The Danish firm that brushes a close second to Chr Hansen in the global cultures market will push up production to target three key markets - cheese, fresh dairy and probiotics.
"This upgrade goes hand in hand with our ambition of gaining an even stronger foothold in the frozen cultures area, particularly for fresh dairy, to meet future growth in Europe," said Fabienne Saadane-Oaks, president of Danisco Cultures.
Cultures are microorganisms used to acidify milk in the production of a raft of dairy products, including yoghurt, butter and cheese. They facilitate the fermentation process that provides the taste and texture to these foods.

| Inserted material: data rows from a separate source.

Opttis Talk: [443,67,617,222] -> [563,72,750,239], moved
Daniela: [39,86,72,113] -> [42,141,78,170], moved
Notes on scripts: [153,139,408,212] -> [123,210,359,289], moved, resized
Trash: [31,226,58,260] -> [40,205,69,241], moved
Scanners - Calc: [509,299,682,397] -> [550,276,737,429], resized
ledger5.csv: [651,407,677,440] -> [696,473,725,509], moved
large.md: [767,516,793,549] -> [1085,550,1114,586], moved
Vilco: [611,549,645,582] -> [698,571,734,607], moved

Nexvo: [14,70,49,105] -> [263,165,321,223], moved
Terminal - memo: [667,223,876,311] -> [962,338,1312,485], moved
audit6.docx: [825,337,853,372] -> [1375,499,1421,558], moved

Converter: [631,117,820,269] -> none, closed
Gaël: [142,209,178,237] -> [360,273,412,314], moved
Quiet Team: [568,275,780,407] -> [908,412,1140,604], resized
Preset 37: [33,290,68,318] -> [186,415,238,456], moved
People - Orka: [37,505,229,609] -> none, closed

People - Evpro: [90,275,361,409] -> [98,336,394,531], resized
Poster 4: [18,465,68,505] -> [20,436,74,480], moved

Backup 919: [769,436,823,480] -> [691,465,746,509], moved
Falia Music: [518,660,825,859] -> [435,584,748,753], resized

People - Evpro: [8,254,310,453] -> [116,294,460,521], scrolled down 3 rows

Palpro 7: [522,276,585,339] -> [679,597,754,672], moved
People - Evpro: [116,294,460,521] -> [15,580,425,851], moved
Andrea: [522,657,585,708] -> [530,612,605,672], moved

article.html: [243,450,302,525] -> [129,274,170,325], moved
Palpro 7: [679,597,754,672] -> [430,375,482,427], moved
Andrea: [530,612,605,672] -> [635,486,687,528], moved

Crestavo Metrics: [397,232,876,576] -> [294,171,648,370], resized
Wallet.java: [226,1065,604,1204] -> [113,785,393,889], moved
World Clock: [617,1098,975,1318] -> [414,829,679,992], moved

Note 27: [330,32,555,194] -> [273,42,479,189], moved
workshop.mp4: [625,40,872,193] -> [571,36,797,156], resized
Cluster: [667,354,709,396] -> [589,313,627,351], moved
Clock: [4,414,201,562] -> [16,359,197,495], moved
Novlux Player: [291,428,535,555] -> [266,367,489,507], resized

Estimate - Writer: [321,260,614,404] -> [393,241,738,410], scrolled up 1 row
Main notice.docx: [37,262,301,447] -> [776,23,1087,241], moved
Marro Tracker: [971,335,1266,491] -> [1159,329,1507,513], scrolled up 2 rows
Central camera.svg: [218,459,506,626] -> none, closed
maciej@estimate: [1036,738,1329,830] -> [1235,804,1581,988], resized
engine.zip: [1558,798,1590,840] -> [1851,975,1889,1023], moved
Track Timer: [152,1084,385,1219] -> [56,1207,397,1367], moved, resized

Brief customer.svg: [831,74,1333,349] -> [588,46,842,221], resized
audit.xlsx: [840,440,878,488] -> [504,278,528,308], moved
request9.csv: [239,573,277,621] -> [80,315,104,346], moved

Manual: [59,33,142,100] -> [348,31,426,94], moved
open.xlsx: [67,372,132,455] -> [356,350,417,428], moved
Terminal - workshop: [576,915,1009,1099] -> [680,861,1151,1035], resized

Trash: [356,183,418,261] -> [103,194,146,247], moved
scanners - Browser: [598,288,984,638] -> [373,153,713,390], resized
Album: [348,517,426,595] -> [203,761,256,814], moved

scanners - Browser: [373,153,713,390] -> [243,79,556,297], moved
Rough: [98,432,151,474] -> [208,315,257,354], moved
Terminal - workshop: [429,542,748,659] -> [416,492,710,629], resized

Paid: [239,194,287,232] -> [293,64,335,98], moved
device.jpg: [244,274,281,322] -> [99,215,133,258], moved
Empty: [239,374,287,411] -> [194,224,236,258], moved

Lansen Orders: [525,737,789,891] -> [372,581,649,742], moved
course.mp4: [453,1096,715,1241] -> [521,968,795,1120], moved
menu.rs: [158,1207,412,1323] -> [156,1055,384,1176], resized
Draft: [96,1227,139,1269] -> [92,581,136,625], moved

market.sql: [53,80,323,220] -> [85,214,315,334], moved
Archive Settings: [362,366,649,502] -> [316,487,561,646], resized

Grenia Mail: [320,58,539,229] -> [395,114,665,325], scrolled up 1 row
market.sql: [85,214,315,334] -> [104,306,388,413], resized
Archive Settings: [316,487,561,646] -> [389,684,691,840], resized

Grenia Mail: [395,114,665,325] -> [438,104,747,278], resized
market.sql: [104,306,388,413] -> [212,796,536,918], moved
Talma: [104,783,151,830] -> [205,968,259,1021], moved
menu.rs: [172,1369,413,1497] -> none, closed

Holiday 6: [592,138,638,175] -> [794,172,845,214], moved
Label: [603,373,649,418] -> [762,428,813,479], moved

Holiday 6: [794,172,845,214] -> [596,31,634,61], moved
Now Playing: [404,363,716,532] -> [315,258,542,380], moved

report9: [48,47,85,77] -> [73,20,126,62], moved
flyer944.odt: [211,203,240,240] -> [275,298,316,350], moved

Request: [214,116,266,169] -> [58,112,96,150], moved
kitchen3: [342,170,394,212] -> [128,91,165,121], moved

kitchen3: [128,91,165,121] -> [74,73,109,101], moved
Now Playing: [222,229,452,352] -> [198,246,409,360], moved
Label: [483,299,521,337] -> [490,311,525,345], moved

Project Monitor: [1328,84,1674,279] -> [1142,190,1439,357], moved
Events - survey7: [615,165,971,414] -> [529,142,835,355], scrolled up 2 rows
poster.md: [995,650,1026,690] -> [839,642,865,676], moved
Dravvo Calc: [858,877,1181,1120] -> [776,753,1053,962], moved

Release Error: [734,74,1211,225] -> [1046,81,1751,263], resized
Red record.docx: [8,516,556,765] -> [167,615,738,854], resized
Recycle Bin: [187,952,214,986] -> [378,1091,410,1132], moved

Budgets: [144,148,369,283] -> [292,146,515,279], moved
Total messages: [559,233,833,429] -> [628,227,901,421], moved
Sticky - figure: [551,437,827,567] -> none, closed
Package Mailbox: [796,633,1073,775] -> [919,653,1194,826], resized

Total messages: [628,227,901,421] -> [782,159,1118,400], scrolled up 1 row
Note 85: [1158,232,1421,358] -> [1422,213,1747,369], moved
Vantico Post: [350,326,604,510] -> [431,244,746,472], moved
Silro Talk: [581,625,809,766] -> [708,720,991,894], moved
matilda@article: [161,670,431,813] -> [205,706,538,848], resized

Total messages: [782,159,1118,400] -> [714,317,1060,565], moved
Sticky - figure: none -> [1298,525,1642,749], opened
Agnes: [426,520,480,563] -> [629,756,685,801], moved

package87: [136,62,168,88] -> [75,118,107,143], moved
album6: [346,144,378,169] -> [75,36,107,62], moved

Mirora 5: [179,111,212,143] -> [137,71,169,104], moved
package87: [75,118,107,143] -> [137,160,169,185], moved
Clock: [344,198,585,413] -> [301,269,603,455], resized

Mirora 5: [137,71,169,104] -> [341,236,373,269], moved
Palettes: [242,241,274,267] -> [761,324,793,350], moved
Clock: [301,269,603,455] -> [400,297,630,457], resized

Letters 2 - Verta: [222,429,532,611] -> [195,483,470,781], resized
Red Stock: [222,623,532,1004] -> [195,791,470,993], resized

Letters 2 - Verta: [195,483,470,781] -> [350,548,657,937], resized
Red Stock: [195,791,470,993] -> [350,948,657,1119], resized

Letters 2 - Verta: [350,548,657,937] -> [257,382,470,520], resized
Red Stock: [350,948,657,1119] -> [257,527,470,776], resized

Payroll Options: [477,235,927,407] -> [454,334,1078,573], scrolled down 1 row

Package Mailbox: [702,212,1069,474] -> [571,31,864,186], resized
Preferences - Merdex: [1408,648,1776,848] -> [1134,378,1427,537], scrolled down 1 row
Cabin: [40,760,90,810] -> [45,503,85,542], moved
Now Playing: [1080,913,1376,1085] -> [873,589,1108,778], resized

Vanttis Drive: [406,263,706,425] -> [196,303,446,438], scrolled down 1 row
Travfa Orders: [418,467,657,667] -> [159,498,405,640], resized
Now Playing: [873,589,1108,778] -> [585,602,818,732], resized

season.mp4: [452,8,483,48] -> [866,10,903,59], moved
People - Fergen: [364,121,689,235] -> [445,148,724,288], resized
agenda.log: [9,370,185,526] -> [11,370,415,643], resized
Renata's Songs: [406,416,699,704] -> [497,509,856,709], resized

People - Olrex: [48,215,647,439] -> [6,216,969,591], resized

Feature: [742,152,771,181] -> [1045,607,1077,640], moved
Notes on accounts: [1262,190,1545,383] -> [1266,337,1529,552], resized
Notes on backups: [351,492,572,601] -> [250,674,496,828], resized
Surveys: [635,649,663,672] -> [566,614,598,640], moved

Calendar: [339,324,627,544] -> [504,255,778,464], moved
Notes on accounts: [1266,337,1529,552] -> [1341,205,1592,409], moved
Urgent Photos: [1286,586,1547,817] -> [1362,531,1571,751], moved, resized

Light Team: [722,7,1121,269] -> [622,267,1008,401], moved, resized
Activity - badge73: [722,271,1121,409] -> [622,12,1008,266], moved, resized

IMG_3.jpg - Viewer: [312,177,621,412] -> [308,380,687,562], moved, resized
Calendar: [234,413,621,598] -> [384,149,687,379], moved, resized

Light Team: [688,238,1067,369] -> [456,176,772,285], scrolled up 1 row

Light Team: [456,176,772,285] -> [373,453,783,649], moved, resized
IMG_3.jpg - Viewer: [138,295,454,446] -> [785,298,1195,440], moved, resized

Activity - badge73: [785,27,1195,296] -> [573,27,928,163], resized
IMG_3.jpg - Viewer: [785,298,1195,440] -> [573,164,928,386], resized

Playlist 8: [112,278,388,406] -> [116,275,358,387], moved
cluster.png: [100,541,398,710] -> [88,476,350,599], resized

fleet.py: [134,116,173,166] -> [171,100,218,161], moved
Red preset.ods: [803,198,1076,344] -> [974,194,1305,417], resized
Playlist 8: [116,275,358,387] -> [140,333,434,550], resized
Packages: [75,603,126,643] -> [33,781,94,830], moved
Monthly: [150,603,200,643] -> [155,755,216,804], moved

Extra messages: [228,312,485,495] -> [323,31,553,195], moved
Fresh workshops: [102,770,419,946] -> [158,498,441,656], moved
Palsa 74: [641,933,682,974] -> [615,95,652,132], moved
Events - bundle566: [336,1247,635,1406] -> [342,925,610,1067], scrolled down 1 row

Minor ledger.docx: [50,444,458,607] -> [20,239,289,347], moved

The move to invest in the German facilities, that together with plants in France, the US and Poland make up the 10 production sites of the Danisco Cultures division, comes a few months after the Danish firm's bolt-on acquisition of Rhodia Food Ingredients from French chemical firm Rhodia.
Leapfrogging into the number two cultures slot and the number three enzymes position with the €320 million purchase in June this year, Danisco has already seen gains, reporting last month that the integration of RFI had brought it 10 per cent growth in sales for the quarter, helping to lift an otherwise challenging first quarter for 2004/2005.
"The investment is a natural consequence of Danisco's acquisition of Rhodia Food. With the €7 million investment in Niebüll, we strengthen our performance in frozen pelletised cultures for the European market," added Saadane-Oaks.
Pierre Cans, vice-president of operations at Danisco Cultures, told FoodNavigator.com that the German facilities will mainly service the European market, although distribution will reach the global market.
The new facilities at the Niebull site, that belonged to Danisco before the Rhodia acquisition, will start immediately and are expected to be operational by the start of 2006.